A little wave came out of the Israeli agitprop machine yesterday: Harold Evans wrote a piece in the Daily Beast, soon amplified  by one of the Washington Post’s resident Israelists, Jennifer Rubin. They attacked Human Rights Watch, the venerable organization once called Helsinki Watch, where it monitored Soviet bloc compliance with the Helsinki Accords.

HRW now has a global reach and still shines a light on practices which dictatorships and oppressive regimes prefer would go unnoticed. 

Recently, HRW appointed Shawan Jabarin, a West Bank Palestinian activist, to its Mid East advisory committee. Like all politically active Palestinians, Jabarin has been subject to decades of harassment by Israel—travel bans, detentions, the typical kind of thing. Many of the actions against him have been justified by Israeli courts by reference to “secret evidence”. On that basis, Evans and Jennifer Rubin label Jabarin a “terror activist.” An Israeli agitprop outfit, NGO Monitor, references Jabarin’s connections as a student activist in the 1980’s with the Popular Front for the Liberation of Palestine, a group which carried out several high profile airline hijackings about forty years ago. 

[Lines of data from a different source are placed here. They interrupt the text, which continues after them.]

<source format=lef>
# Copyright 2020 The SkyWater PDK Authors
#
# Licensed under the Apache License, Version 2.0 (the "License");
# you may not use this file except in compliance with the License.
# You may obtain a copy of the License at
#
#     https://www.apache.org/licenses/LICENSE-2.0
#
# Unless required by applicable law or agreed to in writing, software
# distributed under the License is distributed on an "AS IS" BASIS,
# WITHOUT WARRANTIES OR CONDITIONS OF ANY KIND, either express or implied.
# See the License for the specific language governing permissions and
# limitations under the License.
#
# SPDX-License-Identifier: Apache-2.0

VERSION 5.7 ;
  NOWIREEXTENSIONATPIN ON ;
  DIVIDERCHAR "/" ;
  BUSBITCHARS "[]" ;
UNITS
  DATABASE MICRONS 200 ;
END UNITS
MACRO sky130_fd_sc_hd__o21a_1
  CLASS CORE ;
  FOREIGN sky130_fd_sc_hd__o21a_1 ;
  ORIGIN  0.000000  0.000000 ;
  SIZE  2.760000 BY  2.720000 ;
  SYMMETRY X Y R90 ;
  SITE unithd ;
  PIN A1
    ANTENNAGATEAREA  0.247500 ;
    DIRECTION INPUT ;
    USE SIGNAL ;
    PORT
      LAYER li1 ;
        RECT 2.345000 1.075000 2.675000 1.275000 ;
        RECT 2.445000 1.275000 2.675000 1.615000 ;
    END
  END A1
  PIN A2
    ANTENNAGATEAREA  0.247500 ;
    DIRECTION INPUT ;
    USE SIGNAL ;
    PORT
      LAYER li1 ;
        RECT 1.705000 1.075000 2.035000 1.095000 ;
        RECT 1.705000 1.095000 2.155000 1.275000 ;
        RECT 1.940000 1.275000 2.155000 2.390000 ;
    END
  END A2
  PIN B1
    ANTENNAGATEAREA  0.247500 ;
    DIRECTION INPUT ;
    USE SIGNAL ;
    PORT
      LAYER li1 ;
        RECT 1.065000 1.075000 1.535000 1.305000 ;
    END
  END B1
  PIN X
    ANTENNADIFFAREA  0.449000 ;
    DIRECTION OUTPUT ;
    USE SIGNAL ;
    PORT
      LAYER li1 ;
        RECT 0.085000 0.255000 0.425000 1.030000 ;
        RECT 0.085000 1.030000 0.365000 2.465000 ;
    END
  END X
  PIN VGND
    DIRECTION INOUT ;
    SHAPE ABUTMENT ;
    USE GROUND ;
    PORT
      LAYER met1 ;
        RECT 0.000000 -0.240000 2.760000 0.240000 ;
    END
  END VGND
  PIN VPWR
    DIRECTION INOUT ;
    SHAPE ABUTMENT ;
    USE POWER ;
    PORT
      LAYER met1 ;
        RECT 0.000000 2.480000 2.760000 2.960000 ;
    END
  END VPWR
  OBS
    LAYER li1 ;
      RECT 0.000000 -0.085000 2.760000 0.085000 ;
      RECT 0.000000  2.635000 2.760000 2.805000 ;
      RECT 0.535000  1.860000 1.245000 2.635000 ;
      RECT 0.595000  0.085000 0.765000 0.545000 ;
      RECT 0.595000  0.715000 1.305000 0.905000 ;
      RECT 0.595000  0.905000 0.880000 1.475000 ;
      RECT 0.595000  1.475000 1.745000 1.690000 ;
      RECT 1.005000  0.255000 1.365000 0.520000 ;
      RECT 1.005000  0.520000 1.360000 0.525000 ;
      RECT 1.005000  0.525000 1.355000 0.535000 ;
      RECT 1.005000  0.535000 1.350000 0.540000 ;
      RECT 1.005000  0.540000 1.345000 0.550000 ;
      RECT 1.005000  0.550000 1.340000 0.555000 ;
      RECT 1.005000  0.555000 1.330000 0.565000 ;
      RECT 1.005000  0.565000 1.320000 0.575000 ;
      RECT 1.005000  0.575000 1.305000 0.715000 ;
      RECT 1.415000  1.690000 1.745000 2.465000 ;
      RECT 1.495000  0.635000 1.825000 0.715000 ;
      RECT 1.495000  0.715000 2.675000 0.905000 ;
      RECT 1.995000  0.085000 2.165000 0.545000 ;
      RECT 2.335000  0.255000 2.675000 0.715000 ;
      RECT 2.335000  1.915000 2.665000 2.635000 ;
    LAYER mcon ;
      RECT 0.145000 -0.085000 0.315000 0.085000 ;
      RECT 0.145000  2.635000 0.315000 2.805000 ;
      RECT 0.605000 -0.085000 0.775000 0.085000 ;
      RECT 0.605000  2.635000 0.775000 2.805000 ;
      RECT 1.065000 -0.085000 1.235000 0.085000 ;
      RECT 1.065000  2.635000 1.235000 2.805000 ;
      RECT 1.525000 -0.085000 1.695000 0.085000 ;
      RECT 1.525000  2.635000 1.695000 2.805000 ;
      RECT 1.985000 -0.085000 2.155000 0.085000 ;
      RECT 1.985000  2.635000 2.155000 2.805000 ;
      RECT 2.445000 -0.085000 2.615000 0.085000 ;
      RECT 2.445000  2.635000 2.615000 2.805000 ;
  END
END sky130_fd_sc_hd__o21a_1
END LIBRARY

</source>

In a pointed letter to the Daily Beast, HRW’s Sarah Leah Whitson noted that Jabarin has a long and internationally recognized career as a human rights activist and a dense record of cooperation with Israeli human rights groups. Next to that accusations of terrorism based on murky “secret evidence” and ties to a group which was active two generations ago don’t mean very much. I concur completely. 

But the episode underscores another question: what are Palestinians supposed to do to fight for their rights? Three facts always belong in that discussion. Two involve the former Israeli prime ministers, Menachem Begin and Yitzhak Shamir. Both worked at the highest levels of organizations seriously engaged in terrorism in the years leading to Israel’s founding—deploying terror against Arab civilians and British troops. Together the two make up their own cornerstone of the cliché “one man’s terrorist is another man’s freedom fighter.” Because their cause was victorious, the two have been received with pomp and circumstance in Congress and the White House, and are of course revered in Israel and by Israel’s friends in the US.

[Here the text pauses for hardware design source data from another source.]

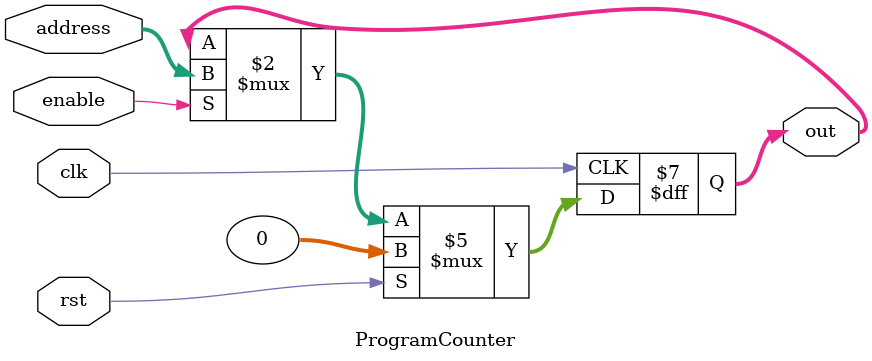
<source format=v>
`timescale 1ns / 1ps
module ProgramCounter(enable, address, out, clk, rst);
input enable, clk, rst;
input [31:0] address;
output reg [31:0] out; 

always @(posedge clk)
begin
  if(rst)
     begin 
       out <= 32'b0;
     end
  else
    begin
	   if(enable)
	    begin
	      out <= address;
	    end
	 end
end

endmodule

</source>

To the cases of Begin and Shamir should be added the statement made in 1998 by former Israeli general, prime minister and current defense minister Ehud Barak. Asked by an Israeli journalist what he would have done if he was born Palestinian, Barak replied simply “I would have joined a terrorist organization. ” I assume there is not much to the “secret evidence” against Shawan Jabarin. But what if there were? On what basis does anyone put Palestinian terror on different moral plane than that initiated by Menachem Begin and Yitzhak Shamir. Why not try to judge both acts by a single standard?